#### Source information:

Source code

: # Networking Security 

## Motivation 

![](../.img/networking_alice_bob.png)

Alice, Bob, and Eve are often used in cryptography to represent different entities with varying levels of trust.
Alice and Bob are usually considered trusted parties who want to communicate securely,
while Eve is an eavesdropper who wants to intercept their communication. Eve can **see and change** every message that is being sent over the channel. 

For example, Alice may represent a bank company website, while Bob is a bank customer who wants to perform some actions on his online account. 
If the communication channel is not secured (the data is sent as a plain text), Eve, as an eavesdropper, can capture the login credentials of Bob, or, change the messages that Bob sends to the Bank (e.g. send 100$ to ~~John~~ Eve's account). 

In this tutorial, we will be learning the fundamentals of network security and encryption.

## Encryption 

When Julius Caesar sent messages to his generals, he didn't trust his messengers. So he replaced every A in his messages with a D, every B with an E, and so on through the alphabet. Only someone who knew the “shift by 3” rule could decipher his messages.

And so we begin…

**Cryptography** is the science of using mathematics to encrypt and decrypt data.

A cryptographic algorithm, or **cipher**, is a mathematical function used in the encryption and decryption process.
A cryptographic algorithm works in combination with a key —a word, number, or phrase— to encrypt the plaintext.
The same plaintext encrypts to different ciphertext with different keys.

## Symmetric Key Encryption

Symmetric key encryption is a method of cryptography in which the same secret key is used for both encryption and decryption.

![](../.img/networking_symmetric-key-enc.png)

* * *

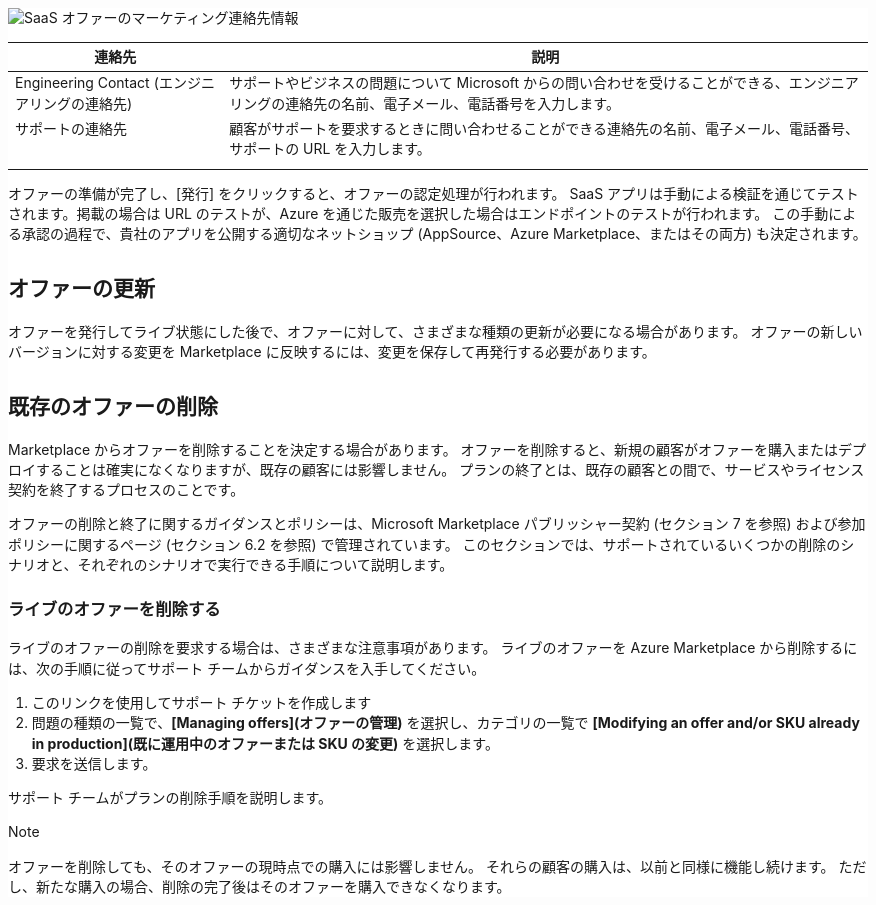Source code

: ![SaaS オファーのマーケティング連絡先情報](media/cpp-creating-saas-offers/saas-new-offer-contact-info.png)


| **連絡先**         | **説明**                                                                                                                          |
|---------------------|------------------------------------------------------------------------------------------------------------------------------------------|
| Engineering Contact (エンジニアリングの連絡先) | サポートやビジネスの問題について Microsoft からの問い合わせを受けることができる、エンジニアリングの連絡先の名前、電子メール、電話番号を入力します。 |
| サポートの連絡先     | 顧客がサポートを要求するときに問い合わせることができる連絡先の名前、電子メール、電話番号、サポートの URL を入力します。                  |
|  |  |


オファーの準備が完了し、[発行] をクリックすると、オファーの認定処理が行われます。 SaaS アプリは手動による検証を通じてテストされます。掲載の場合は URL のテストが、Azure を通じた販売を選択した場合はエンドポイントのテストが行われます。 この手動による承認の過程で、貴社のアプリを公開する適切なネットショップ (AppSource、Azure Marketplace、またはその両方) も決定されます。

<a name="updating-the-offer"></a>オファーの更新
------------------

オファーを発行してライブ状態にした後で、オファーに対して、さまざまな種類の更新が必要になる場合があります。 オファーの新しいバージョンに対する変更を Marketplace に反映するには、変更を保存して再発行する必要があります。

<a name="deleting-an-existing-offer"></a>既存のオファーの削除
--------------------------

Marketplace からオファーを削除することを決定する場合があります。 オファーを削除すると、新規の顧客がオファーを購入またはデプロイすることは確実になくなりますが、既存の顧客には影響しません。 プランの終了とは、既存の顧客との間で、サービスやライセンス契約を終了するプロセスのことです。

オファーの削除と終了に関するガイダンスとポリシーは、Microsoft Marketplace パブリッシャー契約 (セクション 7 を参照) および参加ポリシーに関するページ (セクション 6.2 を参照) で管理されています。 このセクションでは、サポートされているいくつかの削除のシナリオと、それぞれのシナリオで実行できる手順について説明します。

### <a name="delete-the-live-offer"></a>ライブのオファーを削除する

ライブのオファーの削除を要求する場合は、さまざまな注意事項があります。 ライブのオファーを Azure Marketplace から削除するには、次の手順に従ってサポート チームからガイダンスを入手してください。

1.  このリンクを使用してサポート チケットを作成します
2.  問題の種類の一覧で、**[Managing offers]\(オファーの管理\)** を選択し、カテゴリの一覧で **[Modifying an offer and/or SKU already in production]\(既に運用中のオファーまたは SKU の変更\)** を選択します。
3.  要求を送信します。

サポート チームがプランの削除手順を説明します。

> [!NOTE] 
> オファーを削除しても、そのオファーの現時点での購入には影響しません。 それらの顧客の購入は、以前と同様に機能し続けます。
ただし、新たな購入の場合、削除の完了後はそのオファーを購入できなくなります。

#### What to do:
How many lines in the entries above include the string "Microsoft"? Please answer with that number and nothing more.

#### Solution to this exercise:
2